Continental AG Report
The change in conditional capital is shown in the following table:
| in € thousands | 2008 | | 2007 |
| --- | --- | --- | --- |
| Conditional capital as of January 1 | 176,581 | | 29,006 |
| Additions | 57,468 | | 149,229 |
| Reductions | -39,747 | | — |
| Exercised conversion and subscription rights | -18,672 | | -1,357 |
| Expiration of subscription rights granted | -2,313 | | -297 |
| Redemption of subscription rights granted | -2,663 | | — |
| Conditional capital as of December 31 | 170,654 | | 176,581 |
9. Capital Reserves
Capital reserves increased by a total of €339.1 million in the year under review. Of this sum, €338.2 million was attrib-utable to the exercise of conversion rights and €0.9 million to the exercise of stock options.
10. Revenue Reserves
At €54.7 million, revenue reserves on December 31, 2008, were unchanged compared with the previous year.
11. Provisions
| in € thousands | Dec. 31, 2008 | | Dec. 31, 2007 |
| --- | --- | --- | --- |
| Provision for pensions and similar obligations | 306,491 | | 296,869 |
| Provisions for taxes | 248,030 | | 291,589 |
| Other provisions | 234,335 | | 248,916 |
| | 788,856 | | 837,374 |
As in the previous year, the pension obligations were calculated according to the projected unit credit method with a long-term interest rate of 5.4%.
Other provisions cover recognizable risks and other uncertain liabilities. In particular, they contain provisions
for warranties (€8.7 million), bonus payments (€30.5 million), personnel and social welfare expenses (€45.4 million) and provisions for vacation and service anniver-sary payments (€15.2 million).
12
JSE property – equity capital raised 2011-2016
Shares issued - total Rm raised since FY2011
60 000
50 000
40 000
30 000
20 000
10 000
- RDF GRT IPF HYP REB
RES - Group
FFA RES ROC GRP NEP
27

* * * * *

Task objective:
Every line above with the word "total" belongs in the answer, copied as written.

Exercise answer:
Capital reserves increased by a total of €339.1 million in the year under review. Of this sum, €338.2 million was attrib-utable to the exercise of conversion rights and €0.9 million to the exercise of stock options.
Shares issued - total Rm raised since FY2011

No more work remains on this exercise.